Simon Chachava & Grusha Vachnadze are the two principal characters in Bertold Brecht's art-as-politics masterpiece, The Caucasian Chalk Circle. Her simple steadiness & strength & his verbosity & equivocation are major motifs in this extraordinary play.
In my poem, Simon writes to Grusha after having received her acceptance of his marriage proposal moments before he went off to war.
Shared with Imaginary Gardens... & The Mag.
SIMON CHACHAVA WRITES A LETTER TO GRUSHA VACHNADZE BEFORE THE BATTLE
I am a man of words, Grusha Vachnadze,
as well you know.Too many words, my mother would say.
They will weigh you down like stones in your pockets
in a world of deeds. Not stones, but coins, mother,
in a world of dreams, I would reply.
But I stray from purpose. Words as rolling jacks
thrown beneath the hooves of horses. Reason is unseated;
our best thoughts scattered.
Now. The young lady will recall our pledge in the burning city.
I fear I was about to expatiate again, there amongst
the spilled olive jars and strewn garments.
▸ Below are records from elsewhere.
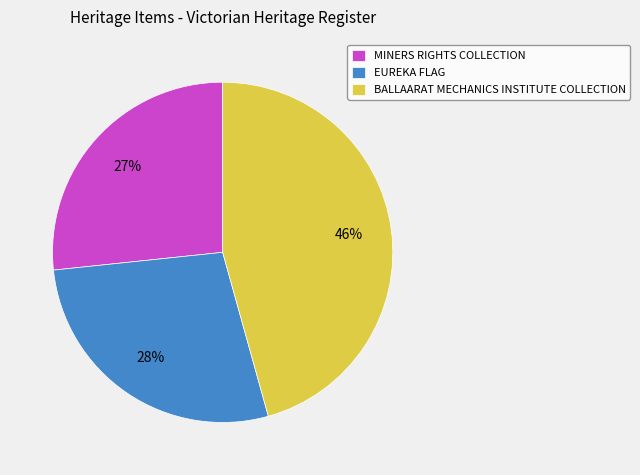

Which category has the biggest portion of the pie?

BALLAARAT MECHANICS INSTITUTE COLLECTION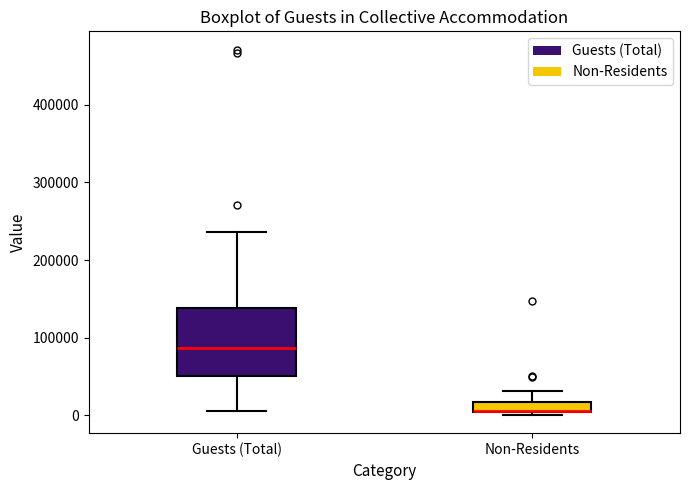

Which box is the tallest, from its lower edge to its upper edge?

Guests (Total)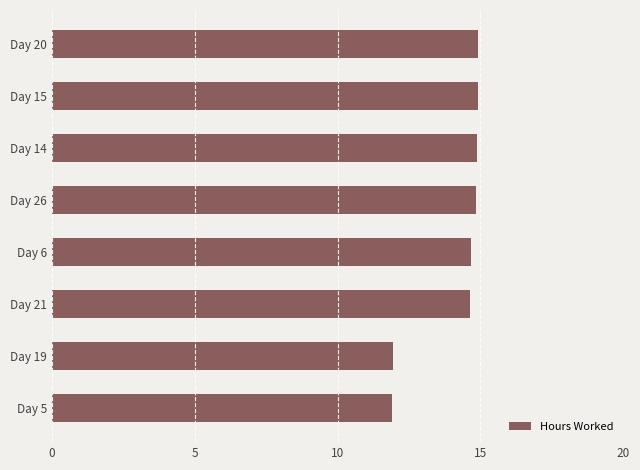

How many categories are shown in the chart?

8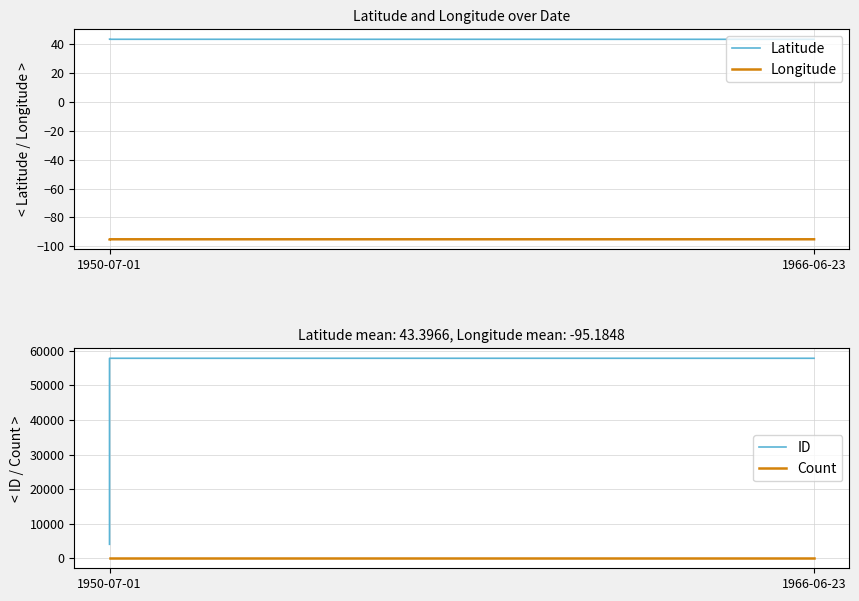

Reading right to left, what are all the values shown in this chart?

Latitude: 43.4	43.4	43.4
Longitude: -95.2	-95.2	-95.2
ID: 57829.0	57826.0	4044.0
Count: 1.0	1.0	1.0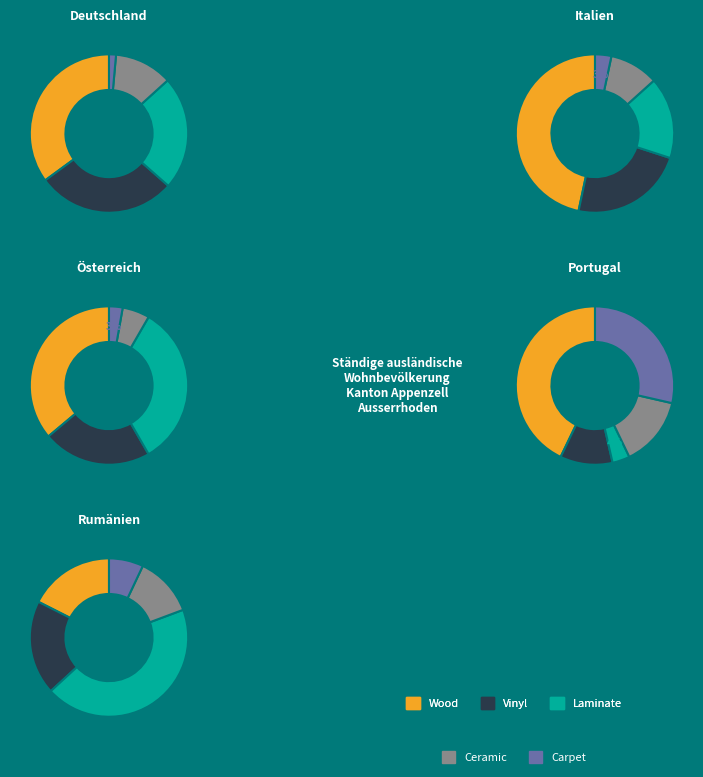

Is there a majority slice in this chart?

Yes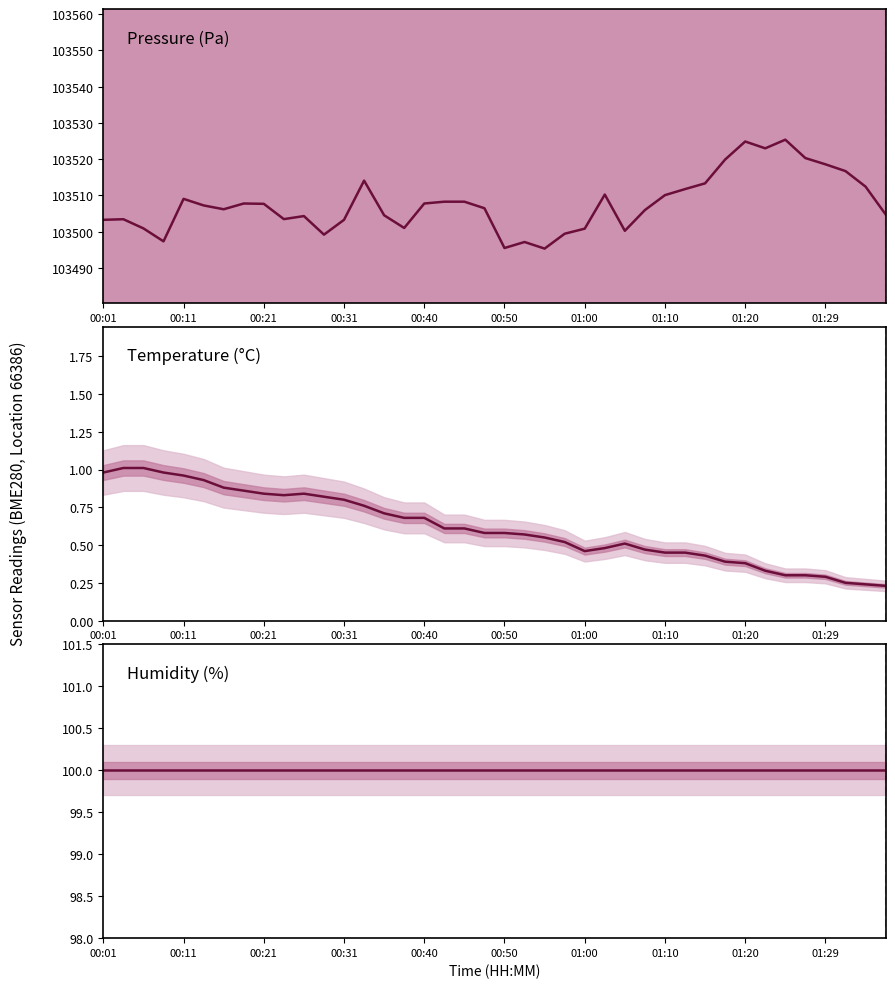

What are all the series names shown in the legend?

pressure, temperature, humidity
But you held a finger up,
like a scolding nurse, and silenced me and told me yes, you would:
“The answer, Simon Chachava, is yes”, you said and, amidst
madness and flight, we bowed to each other deep and low,
like the venal cattlemasters who have fired the land and scoured
the mountains and brought me here to the very edge of battle.
Not a day passes - trudging in the wake of the infantry
with my paymaster’s coffers slung across the donkey’s back –
without your face like a Chinese lantern lighting my way.
Not a night passes – I, curled like a beetle larva (leaf or longhorn)
in my raindrum tent – without the image bold and clear of the lady
and her linen by the willows by the river and her foot, her ankle,
calf and thigh extended...
Grusha Vachnadze – it is said:
‘Light and shadow by turns, but love always’.
Now it’s dawn and across the valley Prince Kazbeki’s soldiers lift
their faces into the same rain that lashes ours. By tonight – by noon –
I might be just a tangle in the roots of the dead. Remember me, the man
of words not made for war who loved you suddenly with all his heart.